Biotin–Salipro–ion-channel particles were used as an antigen in a standard phage display selection workflow that had previously been optimized for soluble protein antigens.17 Selected Fab clones were initially screened by ELISA, and positive hits were sequenced to identify unique clones. Cleared culture media from all the unique clones containing expressed Fab were then used for an initial antigen binding test by surface plasmon resonance (SPR) spectroscopy. The seven Fab clones with the highest relative affinity were selected for protein purification and further characterization.
Binding specificity of purified Fabs was determined by ELISA. ELISA wells were coated with Salipro–ion-channel particles, and control wells were coated with Salipro–control particles (containing another multiple transmembrane protein), Salipro scaffold protein alone, or streptavidin (SA). All seven Fab clones showed clear, specific interactions with Salipro–ion-channel particles without any detectable unspecific interactions to any of the control proteins (Figure 3a).

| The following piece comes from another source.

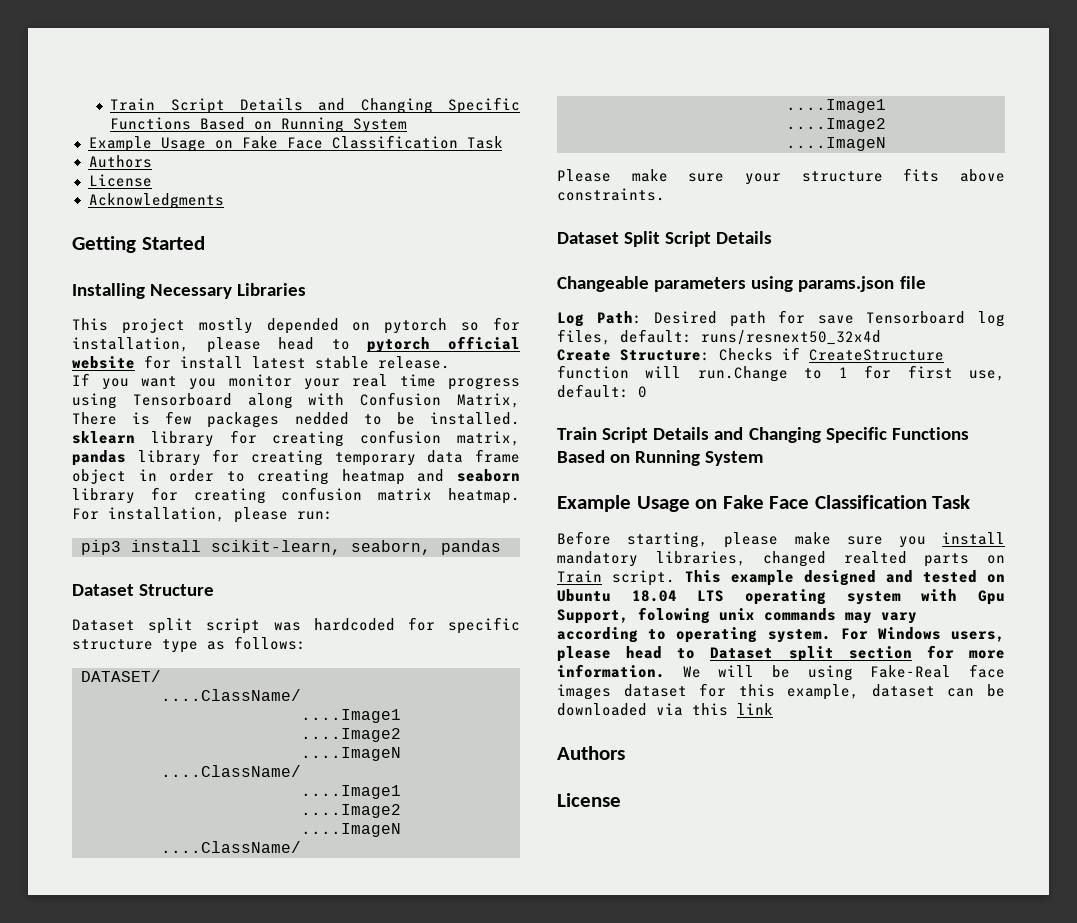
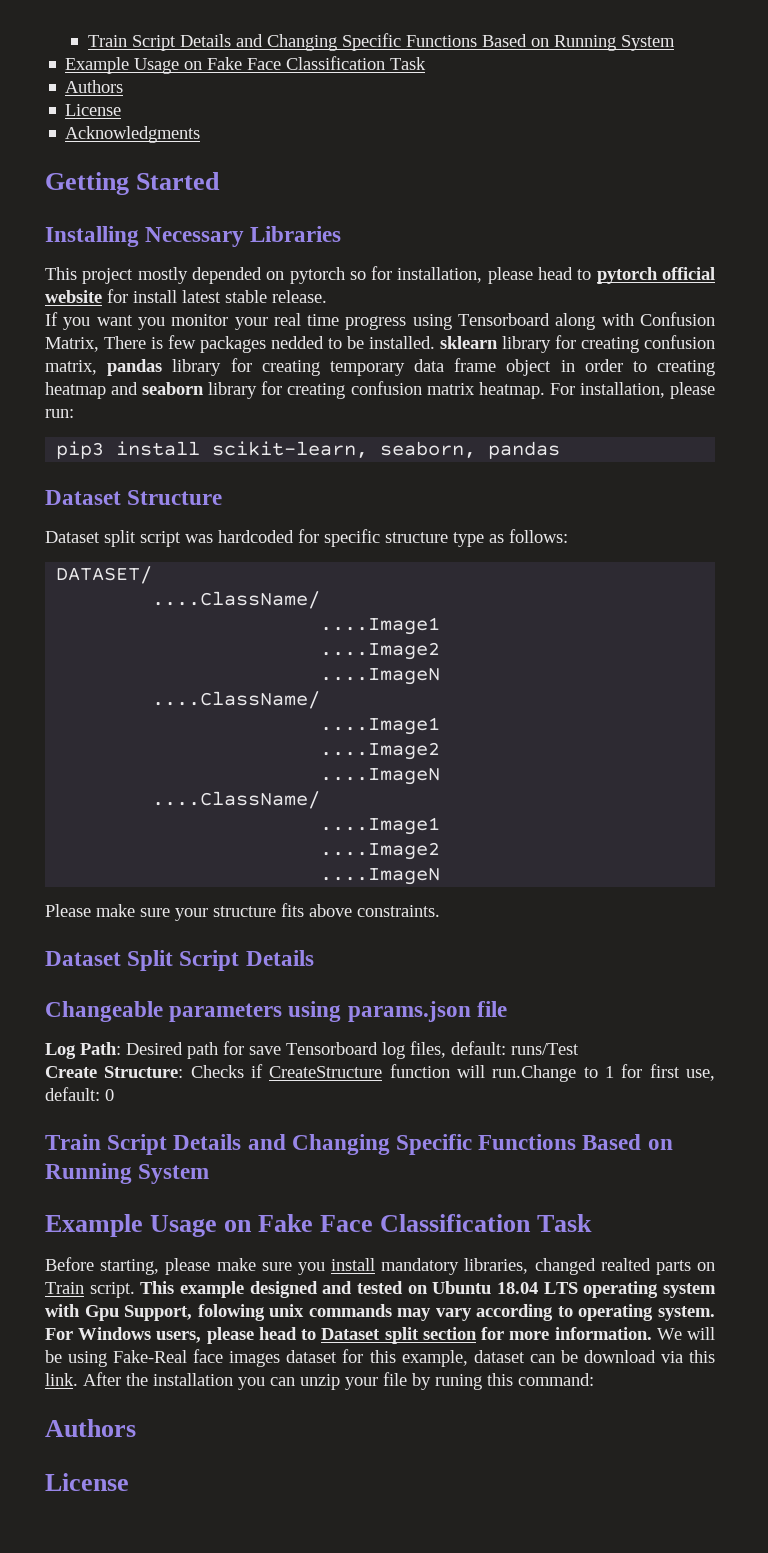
[701,330,881,345] runs/resnext50_32x4d -> [511,1043,579,1055] runs/Test
[557,703,647,716] downloaded -> [583,1350,656,1363] download
[737,703,773,715] link -> [45,1372,594,1390] link. After the installation you can unzip your file by runing this command:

Next, Fab binding to native ion channels was explored in cell membranes. Crude membranes were prepared from cells with and without the ion channel expressed, followed by an ELISA binding analysis. Five of seven Salipro–ion-channel-binding Fabs bound to epitopes present on the membrane-bound ion channel. None of the Fab clones interacted nonspecifically to membranes lacking expression of ion channel (Figure 3b).
To investigate Fab binding kinetics, SPR spectroscopy was conducted using α-human kappa antibody immobilized to a CM5 chip (Cytiva). Purified Fab clones were then captured as ligands, in turn enabling binding measurements of the Salipro–ion-channel nanoparticles as injected analyte (schematically illustrated in Figure 4). Three Fab clones bound with high affinity to Salipro–ion-channel particles with binding constants (Kd values) in the 200–300 pM range (clones 403, 406, and 417). The additional four Fab clones had Kd values in the range of 2.3–6.0 nM (clones 408, 410, 411, and 415). All biophysical Fab binding data are
summarized in Table 1.
The Salipro platform technology enabled phage display selection and downstream antibody characterization with a purified multiple transmembrane ion channel. Selected high-affinity Fab clones bound to structural epitopes on native ion channels.
In conclusion, the Salipro platform technology enables a straightforward workflow to generate and characterize high-affinity binders toward GPCRs, ion channels, and transporters. Thus, the Salipro technology represents an opportunity to mine the vast untapped potential of these important classes of therapeutic targets.